**Stored data**:
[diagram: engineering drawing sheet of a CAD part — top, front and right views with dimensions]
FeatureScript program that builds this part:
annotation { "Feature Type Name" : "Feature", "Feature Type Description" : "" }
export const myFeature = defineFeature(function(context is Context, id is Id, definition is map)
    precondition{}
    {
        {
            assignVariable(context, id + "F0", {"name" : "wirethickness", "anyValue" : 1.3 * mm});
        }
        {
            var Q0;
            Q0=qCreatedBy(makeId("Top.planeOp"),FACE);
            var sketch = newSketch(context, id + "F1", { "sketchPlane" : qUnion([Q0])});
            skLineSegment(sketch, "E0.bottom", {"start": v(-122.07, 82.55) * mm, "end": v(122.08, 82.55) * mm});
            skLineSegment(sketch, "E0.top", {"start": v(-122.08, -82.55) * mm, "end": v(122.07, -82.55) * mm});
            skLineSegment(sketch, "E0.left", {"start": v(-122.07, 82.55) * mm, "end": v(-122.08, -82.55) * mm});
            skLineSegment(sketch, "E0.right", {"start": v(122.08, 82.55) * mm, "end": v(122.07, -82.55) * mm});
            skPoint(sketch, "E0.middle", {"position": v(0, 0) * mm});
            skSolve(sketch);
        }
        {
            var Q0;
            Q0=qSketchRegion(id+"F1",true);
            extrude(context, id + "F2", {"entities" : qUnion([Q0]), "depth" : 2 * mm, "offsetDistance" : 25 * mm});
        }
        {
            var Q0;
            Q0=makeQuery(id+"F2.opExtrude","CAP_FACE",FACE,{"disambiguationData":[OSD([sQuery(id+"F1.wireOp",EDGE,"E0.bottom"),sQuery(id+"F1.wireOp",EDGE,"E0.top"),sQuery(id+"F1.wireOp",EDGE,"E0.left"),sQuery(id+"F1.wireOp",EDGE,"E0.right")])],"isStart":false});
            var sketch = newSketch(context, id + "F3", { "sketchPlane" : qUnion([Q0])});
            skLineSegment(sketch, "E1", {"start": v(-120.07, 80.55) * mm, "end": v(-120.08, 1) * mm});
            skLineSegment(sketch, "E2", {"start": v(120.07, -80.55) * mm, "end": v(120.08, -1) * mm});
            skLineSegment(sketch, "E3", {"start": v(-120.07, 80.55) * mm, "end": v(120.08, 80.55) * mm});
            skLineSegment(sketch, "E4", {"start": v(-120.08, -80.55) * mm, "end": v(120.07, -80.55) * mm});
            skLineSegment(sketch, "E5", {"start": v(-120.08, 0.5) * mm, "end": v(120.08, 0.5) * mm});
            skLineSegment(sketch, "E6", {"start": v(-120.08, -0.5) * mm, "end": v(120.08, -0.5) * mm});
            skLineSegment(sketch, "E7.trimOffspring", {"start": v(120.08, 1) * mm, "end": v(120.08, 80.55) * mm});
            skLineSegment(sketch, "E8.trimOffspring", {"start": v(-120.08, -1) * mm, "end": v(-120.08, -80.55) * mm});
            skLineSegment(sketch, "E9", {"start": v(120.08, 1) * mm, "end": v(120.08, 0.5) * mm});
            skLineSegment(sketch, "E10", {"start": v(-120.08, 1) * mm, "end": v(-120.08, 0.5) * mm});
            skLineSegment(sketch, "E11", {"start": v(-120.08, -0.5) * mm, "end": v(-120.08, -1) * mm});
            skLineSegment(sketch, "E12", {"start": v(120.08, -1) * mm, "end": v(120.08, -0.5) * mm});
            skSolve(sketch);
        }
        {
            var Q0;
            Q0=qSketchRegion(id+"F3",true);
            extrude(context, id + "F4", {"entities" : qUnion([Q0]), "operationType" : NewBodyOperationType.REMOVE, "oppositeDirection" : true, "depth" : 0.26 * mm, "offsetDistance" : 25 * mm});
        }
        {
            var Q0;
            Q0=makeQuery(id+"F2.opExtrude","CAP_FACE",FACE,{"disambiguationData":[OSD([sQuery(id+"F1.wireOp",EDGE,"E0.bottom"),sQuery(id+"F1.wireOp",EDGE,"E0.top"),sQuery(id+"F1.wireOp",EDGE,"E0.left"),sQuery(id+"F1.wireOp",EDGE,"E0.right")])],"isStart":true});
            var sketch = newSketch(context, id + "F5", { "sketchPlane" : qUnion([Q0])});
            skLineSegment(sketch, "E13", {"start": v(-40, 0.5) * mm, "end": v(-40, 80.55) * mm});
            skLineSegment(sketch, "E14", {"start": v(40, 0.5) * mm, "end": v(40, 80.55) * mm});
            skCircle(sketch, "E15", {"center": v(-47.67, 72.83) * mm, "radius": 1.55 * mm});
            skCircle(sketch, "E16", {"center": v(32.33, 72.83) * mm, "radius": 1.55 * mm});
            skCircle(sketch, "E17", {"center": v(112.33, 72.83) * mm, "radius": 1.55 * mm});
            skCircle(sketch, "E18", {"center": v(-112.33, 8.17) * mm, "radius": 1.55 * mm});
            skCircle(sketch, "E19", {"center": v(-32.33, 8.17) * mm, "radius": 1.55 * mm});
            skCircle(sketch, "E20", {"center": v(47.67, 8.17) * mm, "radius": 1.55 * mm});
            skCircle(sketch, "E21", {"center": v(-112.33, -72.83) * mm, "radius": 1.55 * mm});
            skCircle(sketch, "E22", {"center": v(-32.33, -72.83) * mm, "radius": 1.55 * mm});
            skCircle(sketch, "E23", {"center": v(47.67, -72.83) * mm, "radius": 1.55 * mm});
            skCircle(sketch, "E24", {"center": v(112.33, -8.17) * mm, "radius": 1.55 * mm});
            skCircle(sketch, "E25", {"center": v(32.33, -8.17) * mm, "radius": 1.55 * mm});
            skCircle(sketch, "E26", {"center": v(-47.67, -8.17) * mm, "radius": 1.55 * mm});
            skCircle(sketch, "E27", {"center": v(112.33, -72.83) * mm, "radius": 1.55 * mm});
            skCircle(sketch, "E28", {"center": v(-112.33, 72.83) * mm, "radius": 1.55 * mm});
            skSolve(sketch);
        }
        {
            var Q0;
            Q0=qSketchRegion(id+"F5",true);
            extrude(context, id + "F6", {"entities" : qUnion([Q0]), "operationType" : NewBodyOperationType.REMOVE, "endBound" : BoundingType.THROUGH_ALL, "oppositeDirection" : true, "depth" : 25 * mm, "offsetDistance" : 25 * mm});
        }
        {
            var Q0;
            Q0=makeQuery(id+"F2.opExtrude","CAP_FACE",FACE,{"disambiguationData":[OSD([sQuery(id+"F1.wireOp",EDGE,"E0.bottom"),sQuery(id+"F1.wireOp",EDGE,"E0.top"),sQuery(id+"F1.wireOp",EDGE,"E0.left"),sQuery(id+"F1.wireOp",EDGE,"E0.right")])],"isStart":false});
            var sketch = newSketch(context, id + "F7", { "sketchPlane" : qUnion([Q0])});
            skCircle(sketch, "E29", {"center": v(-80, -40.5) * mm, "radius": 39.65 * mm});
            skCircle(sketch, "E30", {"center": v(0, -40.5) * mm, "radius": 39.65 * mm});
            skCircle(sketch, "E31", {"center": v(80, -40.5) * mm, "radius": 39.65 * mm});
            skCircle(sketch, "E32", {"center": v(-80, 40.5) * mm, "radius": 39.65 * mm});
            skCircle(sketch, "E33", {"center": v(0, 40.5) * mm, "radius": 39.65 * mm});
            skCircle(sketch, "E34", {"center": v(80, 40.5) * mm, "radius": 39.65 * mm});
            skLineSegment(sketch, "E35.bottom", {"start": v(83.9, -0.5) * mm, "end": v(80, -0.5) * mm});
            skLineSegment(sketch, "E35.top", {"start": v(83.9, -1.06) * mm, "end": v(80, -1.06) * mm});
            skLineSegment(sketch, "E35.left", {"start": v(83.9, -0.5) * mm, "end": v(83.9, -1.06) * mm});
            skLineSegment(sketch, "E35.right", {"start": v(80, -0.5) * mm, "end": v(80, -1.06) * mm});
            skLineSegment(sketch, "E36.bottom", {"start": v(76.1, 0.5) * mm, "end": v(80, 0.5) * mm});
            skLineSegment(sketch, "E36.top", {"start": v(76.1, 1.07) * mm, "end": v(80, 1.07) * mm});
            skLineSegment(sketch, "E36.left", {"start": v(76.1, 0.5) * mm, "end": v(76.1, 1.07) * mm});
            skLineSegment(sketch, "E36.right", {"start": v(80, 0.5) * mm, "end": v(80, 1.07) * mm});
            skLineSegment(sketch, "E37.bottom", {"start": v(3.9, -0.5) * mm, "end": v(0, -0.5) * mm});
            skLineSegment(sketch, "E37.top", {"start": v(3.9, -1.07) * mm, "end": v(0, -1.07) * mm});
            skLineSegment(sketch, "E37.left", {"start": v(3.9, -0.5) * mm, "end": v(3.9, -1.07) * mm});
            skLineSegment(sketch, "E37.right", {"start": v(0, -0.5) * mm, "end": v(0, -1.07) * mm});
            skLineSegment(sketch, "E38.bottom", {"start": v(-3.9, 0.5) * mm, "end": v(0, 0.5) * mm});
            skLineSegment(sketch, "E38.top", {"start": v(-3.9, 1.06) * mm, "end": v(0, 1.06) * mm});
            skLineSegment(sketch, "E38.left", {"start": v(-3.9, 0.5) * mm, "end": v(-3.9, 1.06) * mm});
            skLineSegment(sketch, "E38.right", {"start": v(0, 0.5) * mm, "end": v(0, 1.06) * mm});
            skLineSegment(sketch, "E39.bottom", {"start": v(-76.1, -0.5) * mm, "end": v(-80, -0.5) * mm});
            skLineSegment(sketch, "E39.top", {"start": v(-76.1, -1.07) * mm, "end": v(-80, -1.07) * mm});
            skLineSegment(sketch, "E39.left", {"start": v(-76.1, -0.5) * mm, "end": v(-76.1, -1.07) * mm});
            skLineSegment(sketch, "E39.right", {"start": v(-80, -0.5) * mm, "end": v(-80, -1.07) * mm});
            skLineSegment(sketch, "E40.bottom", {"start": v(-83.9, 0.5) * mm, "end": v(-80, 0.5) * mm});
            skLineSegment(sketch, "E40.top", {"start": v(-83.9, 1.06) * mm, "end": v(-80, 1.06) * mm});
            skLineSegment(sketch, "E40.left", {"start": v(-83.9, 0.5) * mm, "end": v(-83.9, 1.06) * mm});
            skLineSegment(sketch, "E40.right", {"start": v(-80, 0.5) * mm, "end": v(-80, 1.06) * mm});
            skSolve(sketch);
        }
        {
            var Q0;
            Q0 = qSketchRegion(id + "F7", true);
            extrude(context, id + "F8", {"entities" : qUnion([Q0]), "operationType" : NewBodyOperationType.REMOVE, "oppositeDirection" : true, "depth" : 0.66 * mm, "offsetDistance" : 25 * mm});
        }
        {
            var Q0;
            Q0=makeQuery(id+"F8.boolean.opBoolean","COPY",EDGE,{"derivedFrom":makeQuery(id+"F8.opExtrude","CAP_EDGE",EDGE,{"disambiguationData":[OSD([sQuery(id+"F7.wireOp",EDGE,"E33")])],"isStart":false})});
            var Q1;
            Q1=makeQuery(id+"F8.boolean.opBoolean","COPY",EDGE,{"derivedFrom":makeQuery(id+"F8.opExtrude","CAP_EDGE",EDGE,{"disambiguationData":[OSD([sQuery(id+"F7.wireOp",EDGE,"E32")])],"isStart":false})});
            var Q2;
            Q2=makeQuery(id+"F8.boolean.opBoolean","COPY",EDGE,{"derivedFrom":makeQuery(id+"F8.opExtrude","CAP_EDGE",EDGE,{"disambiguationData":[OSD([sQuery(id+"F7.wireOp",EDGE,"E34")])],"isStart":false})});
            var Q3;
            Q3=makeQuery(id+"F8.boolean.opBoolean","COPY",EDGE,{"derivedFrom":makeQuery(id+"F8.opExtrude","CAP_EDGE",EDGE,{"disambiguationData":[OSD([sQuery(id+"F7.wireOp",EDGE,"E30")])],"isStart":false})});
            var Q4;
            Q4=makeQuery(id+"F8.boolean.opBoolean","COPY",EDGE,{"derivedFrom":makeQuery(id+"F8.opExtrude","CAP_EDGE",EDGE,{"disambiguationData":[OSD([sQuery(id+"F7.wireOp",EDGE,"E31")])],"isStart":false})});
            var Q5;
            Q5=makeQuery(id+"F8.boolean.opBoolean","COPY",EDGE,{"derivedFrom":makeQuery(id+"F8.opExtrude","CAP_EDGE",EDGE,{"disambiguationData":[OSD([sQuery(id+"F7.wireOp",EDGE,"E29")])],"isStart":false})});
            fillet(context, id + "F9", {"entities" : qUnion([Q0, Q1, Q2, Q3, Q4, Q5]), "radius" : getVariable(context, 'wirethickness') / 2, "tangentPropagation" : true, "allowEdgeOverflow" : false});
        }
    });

**What is needed**:
Count the lines in the items above that contain the string "qSketchRegion", and give only the number.

**Written solution**:
4